Henning sculpture artist thrilled to work with kids as part of showPublished 9:36am Tuesday, October 8, 2013 Updated 11:38am Tuesday, October 8, 2013
Mary Williams’ sculpture display at the Landmark Center in Henning will wrap up Thursday, but both Williams and Landmark Center director Sharon Thalmann hope it will not be the last time her work is featured.
“We loved having her and folks have really enjoyed her work,” said Thalmann, who added she would be very interested in having Williams lead a summer workshop at Landmark.
Williams works alternately with both clay and stone for her pieces. The display at the Landmark has featured about 15 large pieces and several other smaller ones, including some bowls.
The exhibit opened last month and there was a public reception on Sept. 25. At the reception, Williams met with art students from Henning School, which was one of her most fulfilling experiences of the exhibit.
“Some of the mature kids were interested and some of the younger kids just kind of blew around,” Williams said, laughing. “Showing them what can be done with clay is always fun.”
Williams did not make any of the bigger pieces exclusively for the display. Once she accepted Thalmann’s offer, Williams gave Thalmann free reign to choose whichever pieces she wanted for the series.

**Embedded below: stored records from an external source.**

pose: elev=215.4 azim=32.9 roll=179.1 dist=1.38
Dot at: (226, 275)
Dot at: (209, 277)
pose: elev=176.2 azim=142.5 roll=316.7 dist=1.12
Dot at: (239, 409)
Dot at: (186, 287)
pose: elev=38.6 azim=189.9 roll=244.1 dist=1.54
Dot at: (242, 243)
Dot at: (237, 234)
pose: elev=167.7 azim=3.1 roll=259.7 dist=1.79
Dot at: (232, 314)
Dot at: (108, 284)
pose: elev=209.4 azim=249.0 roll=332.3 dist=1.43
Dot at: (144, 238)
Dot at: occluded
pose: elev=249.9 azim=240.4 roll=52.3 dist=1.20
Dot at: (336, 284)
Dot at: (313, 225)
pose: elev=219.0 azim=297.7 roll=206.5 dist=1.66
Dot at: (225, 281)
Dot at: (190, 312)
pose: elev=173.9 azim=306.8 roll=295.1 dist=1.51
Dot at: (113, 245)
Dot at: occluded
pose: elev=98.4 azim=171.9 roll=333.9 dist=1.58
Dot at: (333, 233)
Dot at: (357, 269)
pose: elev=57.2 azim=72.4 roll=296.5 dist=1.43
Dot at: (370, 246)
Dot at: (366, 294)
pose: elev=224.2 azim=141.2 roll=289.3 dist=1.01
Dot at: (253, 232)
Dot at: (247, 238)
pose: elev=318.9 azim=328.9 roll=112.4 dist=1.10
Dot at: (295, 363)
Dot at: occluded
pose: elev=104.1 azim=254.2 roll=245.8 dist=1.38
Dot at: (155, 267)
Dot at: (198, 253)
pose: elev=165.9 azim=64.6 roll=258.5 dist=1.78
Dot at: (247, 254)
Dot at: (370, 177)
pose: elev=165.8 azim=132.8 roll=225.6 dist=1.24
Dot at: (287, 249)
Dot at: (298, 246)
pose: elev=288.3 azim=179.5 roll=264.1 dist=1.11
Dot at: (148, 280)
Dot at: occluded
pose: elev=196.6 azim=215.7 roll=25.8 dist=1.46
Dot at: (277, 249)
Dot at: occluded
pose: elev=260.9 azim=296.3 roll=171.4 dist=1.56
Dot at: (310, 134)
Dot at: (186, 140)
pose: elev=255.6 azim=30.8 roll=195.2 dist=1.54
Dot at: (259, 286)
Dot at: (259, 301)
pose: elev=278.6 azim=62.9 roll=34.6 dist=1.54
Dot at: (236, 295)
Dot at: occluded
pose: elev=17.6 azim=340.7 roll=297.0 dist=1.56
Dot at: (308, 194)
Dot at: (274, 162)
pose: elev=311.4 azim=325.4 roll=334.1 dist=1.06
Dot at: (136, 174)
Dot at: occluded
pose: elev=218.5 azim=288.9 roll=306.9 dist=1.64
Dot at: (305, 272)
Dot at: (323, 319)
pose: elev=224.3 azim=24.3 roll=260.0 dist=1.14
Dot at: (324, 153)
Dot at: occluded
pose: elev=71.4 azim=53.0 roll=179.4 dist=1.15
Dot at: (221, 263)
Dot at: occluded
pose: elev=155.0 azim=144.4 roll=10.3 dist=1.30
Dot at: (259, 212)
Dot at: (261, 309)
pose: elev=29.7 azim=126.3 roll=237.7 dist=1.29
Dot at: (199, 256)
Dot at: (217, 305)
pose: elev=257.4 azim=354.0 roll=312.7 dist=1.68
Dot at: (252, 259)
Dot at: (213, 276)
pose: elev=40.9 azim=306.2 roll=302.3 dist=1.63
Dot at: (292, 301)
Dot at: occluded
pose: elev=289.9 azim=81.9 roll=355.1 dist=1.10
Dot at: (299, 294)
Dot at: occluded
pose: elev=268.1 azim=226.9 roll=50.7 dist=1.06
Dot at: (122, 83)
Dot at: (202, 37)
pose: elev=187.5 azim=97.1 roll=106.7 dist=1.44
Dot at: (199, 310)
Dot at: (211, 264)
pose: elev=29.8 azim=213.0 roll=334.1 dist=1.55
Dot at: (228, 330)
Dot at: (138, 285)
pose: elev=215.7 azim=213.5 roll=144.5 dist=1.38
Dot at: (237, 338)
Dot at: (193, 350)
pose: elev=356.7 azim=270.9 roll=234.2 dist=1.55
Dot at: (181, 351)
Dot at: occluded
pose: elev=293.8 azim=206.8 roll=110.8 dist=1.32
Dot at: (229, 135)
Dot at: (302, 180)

Two of Williams’ personal favorites on display are multiple-piece clay series. One of them, titled “Mountain Women,” is a stylistic set of four pieces that was inspired by a trip to Texas. During a car ride through the Texas hills, Williams saw a group of women, which she kept in her mind and used for the series.
Another series, “Norwegian Women,” is a more realistic set of four sculptures depicting Williams’ view of women from the area. This series took her about two months to complete, but she said there is no set timeframe for how long pieces will take.
“Sometimes I can whip out a piece in a day and sometimes it takes me all summer,” Williams said.
The series will end its run on Thursday. So far, Thalmann said there have been over 200 visitors to Landmark to see Williams’ work.
Williams is currently working on another series, this one based on angels. Even though it was her work on display, The Landmark series was important to her for more than just personal reasons.
“It’s an honor to be asked because there are so many good artists around,” Williams said. “The more you can bring culture and art into the community, that’s just great.”